You tossed a coin a million times, this already happened. You marked an x on a card for heads and an o for tails and lay the card upside down. You count all the cards from the first two thirds, and there is an 80% incidence of heads. If you pick up a card from the last third, a random card from that set of cards, do you give it a 50 50 chance of being tails, or greater?
It sounds like you’ve just created a scenario to ask me “won’t you believe in the gamblers fallacy in this particular scenario”, is that right? Are you trying to find some circumstance where I’ll agree with the gamblers fallacy?
What’s all the information available to me in this scenario? Do I know it was a fair coin for sure? Do I know anything about the distribution in the last third?
while you blatantly ignore the evidence of casinos breaking fingers and people making millions off of the premise that if you know the incidence of previous card flips, you can assign non 50 50 odds to what the next card will be?
Counting cards is NOT a matter of the gamblers fallacy, you are incredibly misinformed if you think it operates on the same principal you’re using here.
Counting cards works because casinos continue using the same decks without shuffling them. It works because it’s explicitly NOT random.
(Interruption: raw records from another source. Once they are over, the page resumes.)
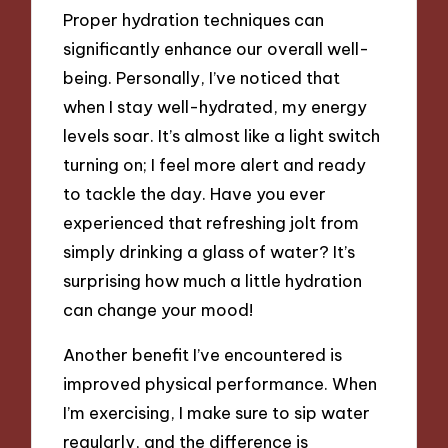
Proper hydration techniques can
significantly enhance our overall well-
being. Personally, I’ve noticed that
when I stay well-hydrated, my energy
levels soar. It’s almost like a light switch
turning on; I feel more alert and ready
to tackle the day. Have you ever
experienced that refreshing jolt from
simply drinking a glass of water? It’s
surprising how much a little hydration
can change your mood!
Another benefit I’ve encountered is
improved physical performance. When
I’m exercising, I make sure to sip water
regularly, and the difference is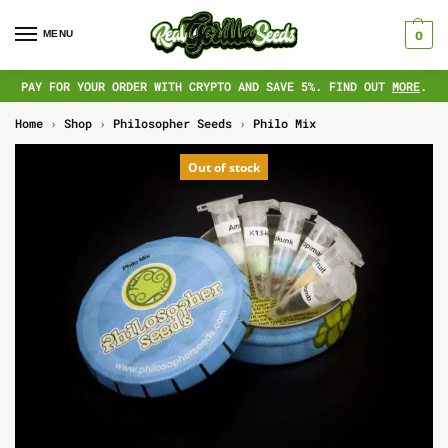
MENU
0
PAY FOR YOUR ORDER WITH CRYPTO AND SAVE 5%. FIND OUT
MORE
.
Home
›
Shop
›
Philosopher Seeds
›
Philo Mix
Out of stock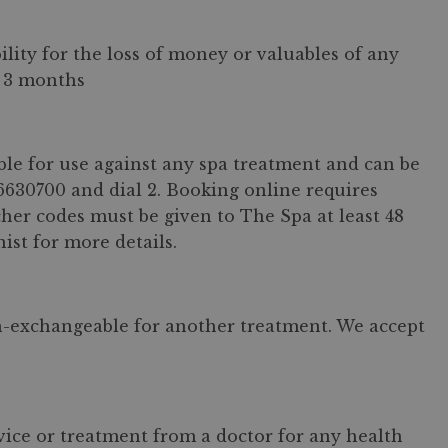
ity for the loss of money or valuables of any
r 3 months
ble for use against any spa treatment and can be
6630700 and dial 2. Booking online requires
her codes must be given to The Spa at least 48
ist for more details.
n-exchangeable for another treatment. We accept
dvice or treatment from a doctor for any health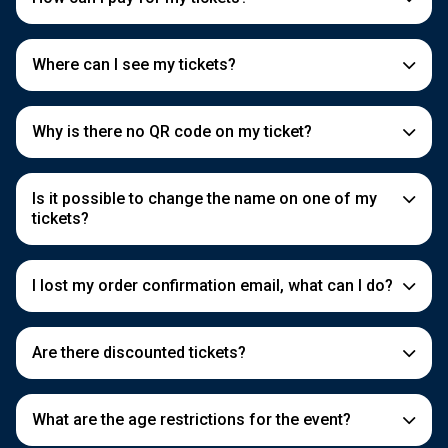
Where can I see my tickets?
Why is there no QR code on my ticket?
Is it possible to change the name on one of my
tickets?
I lost my order confirmation email, what can I do?
Are there discounted tickets?
What are the age restrictions for the event?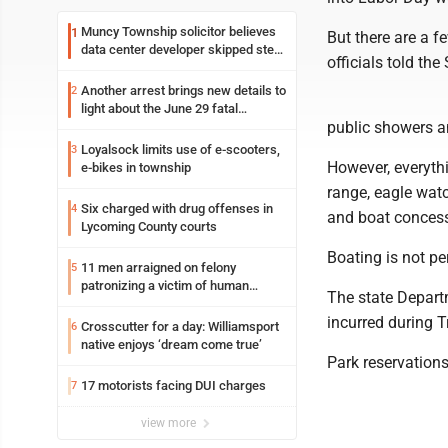
Muncy Township solicitor believes
1
But there are a f
data center developer skipped step
officials told the
in process
Another arrest brings new details to
2
light about the June 29 fatal
public showers a
shooting in Williamsport
Loyalsock limits use of e-scooters,
3
However, everythi
e-bikes in township
range, eagle wat
Six charged with drug offenses in
4
and boat concessi
Lycoming County courts
Boating is not pe
11 men arraigned on felony
5
patronizing a victim of human
The state Depart
trafficking charges stemming from
incurred during 
Loyalsock spa
Crosscutter for a day: Williamsport
6
native enjoys ‘dream come true’
Park reservation
17 motorists facing DUI charges
7
view more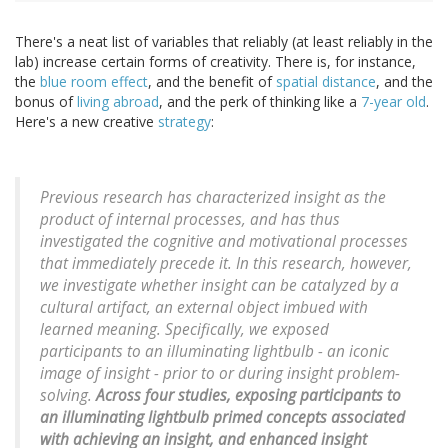
There's a neat list of variables that reliably (at least reliably in the
lab) increase certain forms of creativity. There is, for instance,
the
blue room effect
, and the benefit of
spatial distance
, and the
bonus of
living abroad
, and the perk of thinking like a
7-year old
.
Here's a new creative
strategy
:
Previous research has characterized insight as the
product of internal processes, and has thus
investigated the cognitive and motivational processes
that immediately precede it. In this research, however,
we investigate whether insight can be catalyzed by a
cultural artifact, an external object imbued with
learned meaning. Specifically, we exposed
participants to an illuminating lightbulb - an iconic
image of insight - prior to or during insight problem-
solving.
Across four studies, exposing participants to
an illuminating lightbulb primed concepts associated
with achieving an insight, and enhanced insight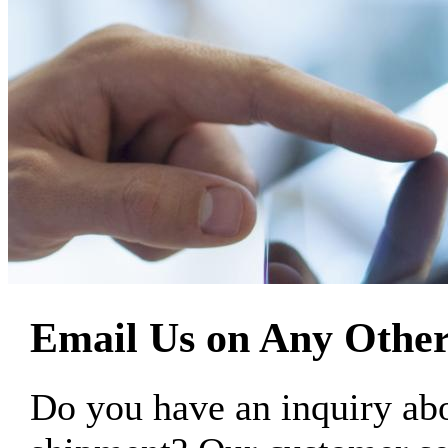
Email Us on Any Other
Do you have an inquiry 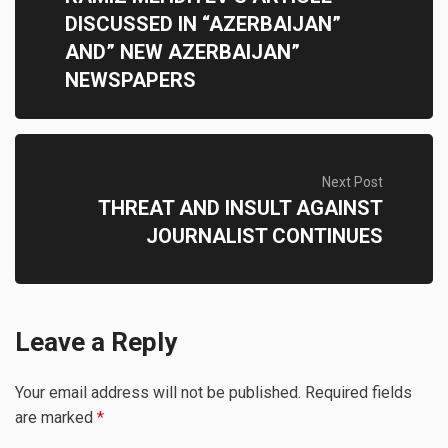
DISCUSSED IN “AZERBAIJAN”
AND” NEW AZERBAIJAN”
NEWSPAPERS
Next Post
THREAT AND INSULT AGAINST
JOURNALIST CONTINUES
Leave a Reply
Your email address will not be published.
Required fields
are marked
*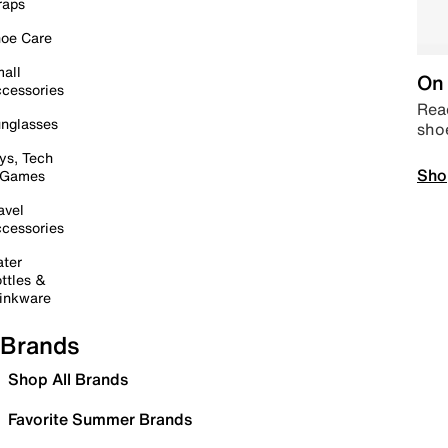
raps
oe Care
all
On 
cessories
Read
nglasses
sho
ys, Tech
Sho
 Games
avel
cessories
ter
ttles &
inkware
Brands
Shop All Brands
Favorite Summer Brands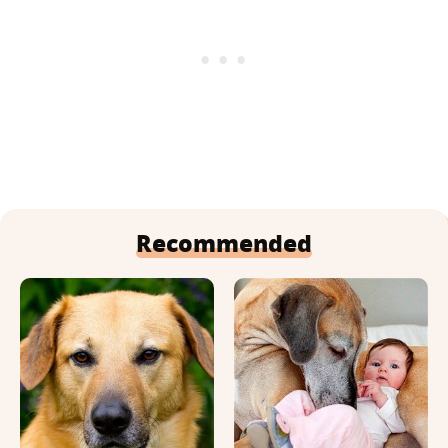
Recommended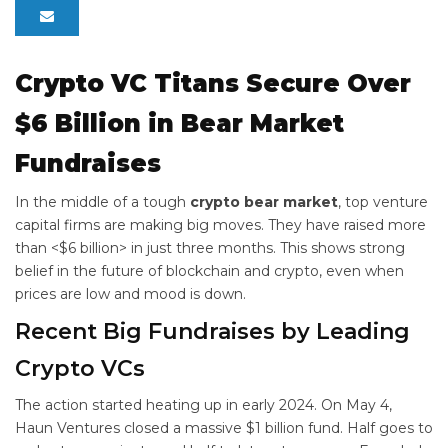
Crypto VC Titans Secure Over
$6 Billion in Bear Market
Fundraises
In the middle of a tough
crypto bear market
, top venture
capital firms are making big moves. They have raised more
than <$6 billion> in just three months. This shows strong
belief in the future of blockchain and crypto, even when
prices are low and mood is down.
Recent Big Fundraises by Leading
Crypto VCs
The action started heating up in early 2024. On May 4,
Haun Ventures closed a massive $1 billion fund. Half goes to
You think it’s not random, because you’re still hooked on the gamblers fallacy. If you really paid attention to every experiment ran tonight, you would have lost some faith in the gamblers fallacy.
Alright: I’ll lay this out in what I think are simple terms… 0=loss, 1=win
I’ll do this cantor style…
1.) 1111111111… always win
2.) 001001001… lost more than you win but never completely lose
3.) 111011101110… win more than you lose but never completely win
4.) 00000000000… always lose
Now.
Based on pure randomness all these categories should be 25% each.